- [Your goal]: A word-for-word transcription of the records is required.

Collected data entries
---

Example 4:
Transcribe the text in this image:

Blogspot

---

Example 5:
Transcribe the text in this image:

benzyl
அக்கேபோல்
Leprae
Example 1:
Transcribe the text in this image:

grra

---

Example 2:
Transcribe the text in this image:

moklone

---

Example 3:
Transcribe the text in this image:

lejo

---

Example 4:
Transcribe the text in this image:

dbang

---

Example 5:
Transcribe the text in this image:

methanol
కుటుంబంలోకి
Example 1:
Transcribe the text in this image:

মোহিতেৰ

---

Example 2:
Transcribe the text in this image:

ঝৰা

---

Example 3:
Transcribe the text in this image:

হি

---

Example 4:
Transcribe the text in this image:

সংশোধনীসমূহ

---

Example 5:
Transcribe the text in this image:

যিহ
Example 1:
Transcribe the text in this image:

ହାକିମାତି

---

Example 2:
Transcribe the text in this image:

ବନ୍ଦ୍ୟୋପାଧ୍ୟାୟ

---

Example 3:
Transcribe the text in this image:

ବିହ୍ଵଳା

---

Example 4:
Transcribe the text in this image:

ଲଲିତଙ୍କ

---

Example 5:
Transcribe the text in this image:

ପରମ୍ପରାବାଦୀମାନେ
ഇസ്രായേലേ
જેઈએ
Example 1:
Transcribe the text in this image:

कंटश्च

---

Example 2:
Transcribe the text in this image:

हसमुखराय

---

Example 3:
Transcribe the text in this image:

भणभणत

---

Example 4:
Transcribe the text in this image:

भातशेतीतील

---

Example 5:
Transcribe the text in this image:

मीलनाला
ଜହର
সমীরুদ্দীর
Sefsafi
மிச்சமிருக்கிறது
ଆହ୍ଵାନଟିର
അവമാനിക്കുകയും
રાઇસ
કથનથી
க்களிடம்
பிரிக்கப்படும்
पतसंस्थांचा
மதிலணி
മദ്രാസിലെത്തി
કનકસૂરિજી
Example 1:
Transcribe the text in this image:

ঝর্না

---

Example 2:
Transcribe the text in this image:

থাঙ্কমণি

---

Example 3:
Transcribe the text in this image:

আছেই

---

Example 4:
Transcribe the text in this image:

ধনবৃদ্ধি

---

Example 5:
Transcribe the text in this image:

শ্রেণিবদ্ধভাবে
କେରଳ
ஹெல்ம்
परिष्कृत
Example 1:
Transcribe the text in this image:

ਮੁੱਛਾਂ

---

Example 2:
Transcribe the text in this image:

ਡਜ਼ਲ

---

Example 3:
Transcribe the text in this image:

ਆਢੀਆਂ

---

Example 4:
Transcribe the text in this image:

- [Reply]:
---

Example 4:
Transcribe the text in this image:

Blogspot

---

Example 5:
Transcribe the text in this image:

benzyl
அக்கேபோல்
Leprae
Example 1:
Transcribe the text in this image:

grra

---

Example 2:
Transcribe the text in this image:

moklone

---

Example 3:
Transcribe the text in this image:

lejo

---

Example 4:
Transcribe the text in this image:

dbang

---

Example 5:
Transcribe the text in this image:

methanol
కుటుంబంలోకి
Example 1:
Transcribe the text in this image:

মোহিতেৰ

---

Example 2:
Transcribe the text in this image:

ঝৰা

---

Example 3:
Transcribe the text in this image:

হি

---

Example 4:
Transcribe the text in this image:

সংশোধনীসমূহ

---

Example 5:
Transcribe the text in this image:

যিহ
Example 1:
Transcribe the text in this image:

ହାକିମାତି

---

Example 2:
Transcribe the text in this image:

ବନ୍ଦ୍ୟୋପାଧ୍ୟାୟ

---

Example 3:
Transcribe the text in this image:

ବିହ୍ଵଳା

---

Example 4:
Transcribe the text in this image:

ଲଲିତଙ୍କ

---

Example 5:
Transcribe the text in this image:

ପରମ୍ପରାବାଦୀମାନେ
ഇസ്രായേലേ
જેઈએ
Example 1:
Transcribe the text in this image:

कंटश्च

---

Example 2:
Transcribe the text in this image:

हसमुखराय

---

Example 3:
Transcribe the text in this image:

भणभणत

---

Example 4:
Transcribe the text in this image:

भातशेतीतील

---

Example 5:
Transcribe the text in this image:

मीलनाला
ଜହର
সমীরুদ্দীর
Sefsafi
மிச்சமிருக்கிறது
ଆହ୍ଵାନଟିର
അവമാനിക്കുകയും
રાઇસ
કથનથી
க்களிடம்
பிரிக்கப்படும்
पतसंस्थांचा
மதிலணி
മദ്രാസിലെത്തി
કનકસૂરિજી
Example 1:
Transcribe the text in this image:

ঝর্না

---

Example 2:
Transcribe the text in this image:

থাঙ্কমণি

---

Example 3:
Transcribe the text in this image:

আছেই

---

Example 4:
Transcribe the text in this image:

ধনবৃদ্ধি

---

Example 5:
Transcribe the text in this image:

শ্রেণিবদ্ধভাবে
କେରଳ
ஹெல்ம்
परिष्कृत
Example 1:
Transcribe the text in this image:

ਮੁੱਛਾਂ

---

Example 2:
Transcribe the text in this image:

ਡਜ਼ਲ

---

Example 3:
Transcribe the text in this image:

ਆਢੀਆਂ

---

Example 4:
Transcribe the text in this image:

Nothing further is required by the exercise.